And, indeed, Boko Haram made it clear that this is just what’s happening, in a statement published last week in Nigeria’s Osun Defender:
The Nigerian state and Christians are our enemies and we will be launching attacks on the Nigerian state and its security apparatus as well as churches until we achieve our goal of establishing an Islamic state in place of the secular state.
Incredibly, as I wrote in April, our State Department continues to insist that Boko Haram is not Islamist, and is fighting Congressional efforts to designate the group as a terrorist organization. The State Department claims the organization is driven, not by religious ideology, but simply by poverty and social inequality. Their proposed solution has been, not to try to shut down Boko Haram, but simply to pour more money into Nigeria’s violent Muslim north.
And now the Administration has come up with another “solution”: Simply remove any discussion of religious freedom from its annual Human Rights Report. The 2011 report, released late last month–three months after the deadline set by law for its release, by the way–is mum on what has been happening to Christians and other religious minorities in Muslim nations in Africa and the Middle East during and since the Arab Spring.

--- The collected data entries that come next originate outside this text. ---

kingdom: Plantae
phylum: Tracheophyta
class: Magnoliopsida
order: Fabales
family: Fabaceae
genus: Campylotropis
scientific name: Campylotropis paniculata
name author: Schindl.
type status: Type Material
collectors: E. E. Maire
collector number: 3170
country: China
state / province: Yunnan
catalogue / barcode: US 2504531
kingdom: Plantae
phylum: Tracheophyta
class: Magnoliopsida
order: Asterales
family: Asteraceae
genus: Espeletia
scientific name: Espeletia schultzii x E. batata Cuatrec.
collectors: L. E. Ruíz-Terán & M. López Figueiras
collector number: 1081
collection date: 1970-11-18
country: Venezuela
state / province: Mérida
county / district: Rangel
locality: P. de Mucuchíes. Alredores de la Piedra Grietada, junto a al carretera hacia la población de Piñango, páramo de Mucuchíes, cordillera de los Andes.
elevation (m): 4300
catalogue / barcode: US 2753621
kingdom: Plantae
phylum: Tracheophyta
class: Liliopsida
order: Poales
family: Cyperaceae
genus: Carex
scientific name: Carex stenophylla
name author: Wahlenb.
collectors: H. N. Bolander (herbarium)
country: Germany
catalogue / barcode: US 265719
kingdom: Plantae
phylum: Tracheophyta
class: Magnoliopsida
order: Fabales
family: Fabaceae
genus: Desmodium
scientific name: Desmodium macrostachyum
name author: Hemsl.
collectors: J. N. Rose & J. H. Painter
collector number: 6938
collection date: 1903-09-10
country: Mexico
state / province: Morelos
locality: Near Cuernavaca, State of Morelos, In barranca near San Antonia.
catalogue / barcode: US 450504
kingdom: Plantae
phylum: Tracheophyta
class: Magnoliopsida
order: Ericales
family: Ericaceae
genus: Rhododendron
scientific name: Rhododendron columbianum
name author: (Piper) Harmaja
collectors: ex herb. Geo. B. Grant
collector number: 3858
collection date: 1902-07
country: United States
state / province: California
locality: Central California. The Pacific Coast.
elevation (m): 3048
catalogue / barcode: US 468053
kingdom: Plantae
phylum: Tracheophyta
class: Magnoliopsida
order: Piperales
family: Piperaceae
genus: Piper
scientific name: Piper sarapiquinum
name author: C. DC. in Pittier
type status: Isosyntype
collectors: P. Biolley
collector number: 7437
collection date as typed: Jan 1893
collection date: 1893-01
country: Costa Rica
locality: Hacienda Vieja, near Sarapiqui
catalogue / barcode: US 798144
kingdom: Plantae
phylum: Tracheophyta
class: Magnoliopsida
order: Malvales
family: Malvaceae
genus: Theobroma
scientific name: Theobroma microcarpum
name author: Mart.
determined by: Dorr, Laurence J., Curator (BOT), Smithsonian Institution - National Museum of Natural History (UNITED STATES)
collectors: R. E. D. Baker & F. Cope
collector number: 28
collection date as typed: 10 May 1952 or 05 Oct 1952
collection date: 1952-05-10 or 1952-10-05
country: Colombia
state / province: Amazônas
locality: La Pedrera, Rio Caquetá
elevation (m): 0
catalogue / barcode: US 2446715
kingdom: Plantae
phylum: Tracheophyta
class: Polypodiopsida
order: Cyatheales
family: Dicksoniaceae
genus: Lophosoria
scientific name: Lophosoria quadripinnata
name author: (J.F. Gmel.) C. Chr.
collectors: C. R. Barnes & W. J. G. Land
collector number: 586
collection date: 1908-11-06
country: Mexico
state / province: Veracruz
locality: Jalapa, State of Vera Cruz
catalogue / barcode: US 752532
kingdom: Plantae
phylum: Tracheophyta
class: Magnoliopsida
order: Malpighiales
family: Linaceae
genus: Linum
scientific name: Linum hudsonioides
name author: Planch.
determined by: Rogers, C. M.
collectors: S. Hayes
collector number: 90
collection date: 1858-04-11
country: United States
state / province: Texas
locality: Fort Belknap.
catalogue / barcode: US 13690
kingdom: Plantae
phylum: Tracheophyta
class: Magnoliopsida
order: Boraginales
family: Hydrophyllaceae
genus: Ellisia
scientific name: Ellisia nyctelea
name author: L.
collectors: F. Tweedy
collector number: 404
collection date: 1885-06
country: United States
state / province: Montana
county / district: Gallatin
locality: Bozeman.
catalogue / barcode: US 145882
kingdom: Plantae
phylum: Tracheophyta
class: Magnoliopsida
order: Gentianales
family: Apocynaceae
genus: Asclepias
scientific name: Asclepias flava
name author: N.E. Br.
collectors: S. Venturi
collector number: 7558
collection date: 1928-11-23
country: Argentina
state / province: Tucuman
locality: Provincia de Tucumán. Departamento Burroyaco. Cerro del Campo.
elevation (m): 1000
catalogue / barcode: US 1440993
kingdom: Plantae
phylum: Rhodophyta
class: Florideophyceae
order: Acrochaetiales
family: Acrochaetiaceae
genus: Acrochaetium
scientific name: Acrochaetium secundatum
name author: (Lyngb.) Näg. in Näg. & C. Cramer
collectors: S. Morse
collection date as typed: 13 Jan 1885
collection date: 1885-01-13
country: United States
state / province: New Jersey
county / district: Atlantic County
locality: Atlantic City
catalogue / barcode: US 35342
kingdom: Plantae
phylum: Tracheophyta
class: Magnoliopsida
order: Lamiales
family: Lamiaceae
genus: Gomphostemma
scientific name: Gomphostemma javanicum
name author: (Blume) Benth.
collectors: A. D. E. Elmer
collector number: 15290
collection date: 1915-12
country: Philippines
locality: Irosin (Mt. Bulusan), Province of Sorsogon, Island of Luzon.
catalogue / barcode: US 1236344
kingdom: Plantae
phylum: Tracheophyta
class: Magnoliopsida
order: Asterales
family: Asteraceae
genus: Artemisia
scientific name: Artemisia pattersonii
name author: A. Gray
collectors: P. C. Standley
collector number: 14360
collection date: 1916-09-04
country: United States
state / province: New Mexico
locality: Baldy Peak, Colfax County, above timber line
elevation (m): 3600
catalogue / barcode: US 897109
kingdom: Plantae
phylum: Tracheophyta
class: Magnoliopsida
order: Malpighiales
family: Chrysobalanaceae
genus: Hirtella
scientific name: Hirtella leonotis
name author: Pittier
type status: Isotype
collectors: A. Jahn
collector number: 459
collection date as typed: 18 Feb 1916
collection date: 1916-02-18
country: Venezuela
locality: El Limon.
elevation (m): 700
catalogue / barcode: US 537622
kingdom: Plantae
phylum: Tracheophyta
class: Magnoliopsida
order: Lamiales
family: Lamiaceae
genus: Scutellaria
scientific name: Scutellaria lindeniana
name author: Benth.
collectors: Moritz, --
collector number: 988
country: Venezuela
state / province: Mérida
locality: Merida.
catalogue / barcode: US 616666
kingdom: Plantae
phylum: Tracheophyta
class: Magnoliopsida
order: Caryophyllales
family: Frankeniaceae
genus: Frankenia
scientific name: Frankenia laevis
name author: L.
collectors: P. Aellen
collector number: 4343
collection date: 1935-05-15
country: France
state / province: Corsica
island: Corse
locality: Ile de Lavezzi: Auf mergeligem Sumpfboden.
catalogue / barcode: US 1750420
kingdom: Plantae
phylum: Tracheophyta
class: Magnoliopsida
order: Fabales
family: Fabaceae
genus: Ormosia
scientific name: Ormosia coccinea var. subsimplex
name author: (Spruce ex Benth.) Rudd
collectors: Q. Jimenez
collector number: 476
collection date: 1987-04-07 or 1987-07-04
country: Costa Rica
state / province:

But Thomas Farr, Director of the Religion and U.S. Foreign Policy program and the Project on Religious Freedom at the Berkley Center for Religion, Peace and World Affairs at Georgetown University, suggests another possibility:
[T]he Obama administration is downplaying international religious freedom. I mean, it is important to note here that I do not know–I have no personal knowledge of the logic that went into removing religious freedom from the broader human rights report; but I also have observed during the three-and-a-half years of the Obama administration that the issue of religious freedom has been distinctly downplayed.
(T)he ambassador-at-large for international religious freedom, for example, who is the official charged by the law to lead U.S. religious freedom policy, did not even step foot into her office until two-and-a-half years were gone of a four-year administration. Whereas other human rights priorities of the administration, such as the ambassador-at-large for global women’s issues, were in place within months. So that tells you something.
It tells me that this has never been a priority for the Obama administration, and it’s not now.
As violence against Christians and other minorities continues to climb in Muslim countries, the State Department has just made it much more difficult to learn what’s going on. If people knew, after all, they might draw the wrong conclusions.
Because, you know, Islam is a religion of peace.
Just ask the families of the 560 people murdered–most of them while at church–in Nigeria this year.